Há outros fatores que fortalecem esses atores não votados, crise de representação entre representantes e representados, crise de partidos, enfraquecimento do poder Executivo e Legislativo, entre vários outros, entre ele o não desprezível desejo de boa parte da classe dominante nacional, e não somente do agronegócio, de promover ataques muito maiores do que aqueles que o PT já promovia. É para isso que houve o golpe de 2016 e sua continuidade como regime político. A “Ponte para o Futuro” de Temer foi implementada e ampliada por Bolsonaro, com toda ajuda militar e judicial.

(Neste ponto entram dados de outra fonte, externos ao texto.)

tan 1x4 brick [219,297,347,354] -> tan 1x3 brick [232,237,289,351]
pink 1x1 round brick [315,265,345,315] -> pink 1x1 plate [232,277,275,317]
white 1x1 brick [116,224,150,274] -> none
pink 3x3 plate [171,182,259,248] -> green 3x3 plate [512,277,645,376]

O golpe de 2016 e todos seus efeitos seguem vivos. As condições econômicas e sociais que fortaleceram alguns de seus principais agentes não somente seguem vivas como se ampliaram. A reabilitação de Lula não muda isso.

Lula não deseja se enfrentar com todo esse legado e toda essa base material, quer se recompor com ela. Parte do regime aceita sua reabilitação temendo como administrar esse legado diante da possibilidade de explosões de luta social, como se vê em vários países, inclusive no vizinho Paraguai. A orientação de Lula se adapta a esse movimento de não enfrentar esse legado, não à toa não menciona as reformas da previdência e trabalhista em nenhum de seus discursos, não ataca o STF, os militares, não oferece a menor crítica ao agronegócio, e agora até mesmo reconforta a Bovespa que ele poderia abrir o capital, ou seja, começar a privatizar a Caixa Econômica Federal. Por esse caminho com tantas forças instaladas das Forças Armadas, do STF, do agronegócio, podemos ter uma certeza: nada do autoritarismo dos últimos anos será desfeito. Mas esse não é o único caminho possível, há o da luta de classes. Tema para outras colunas.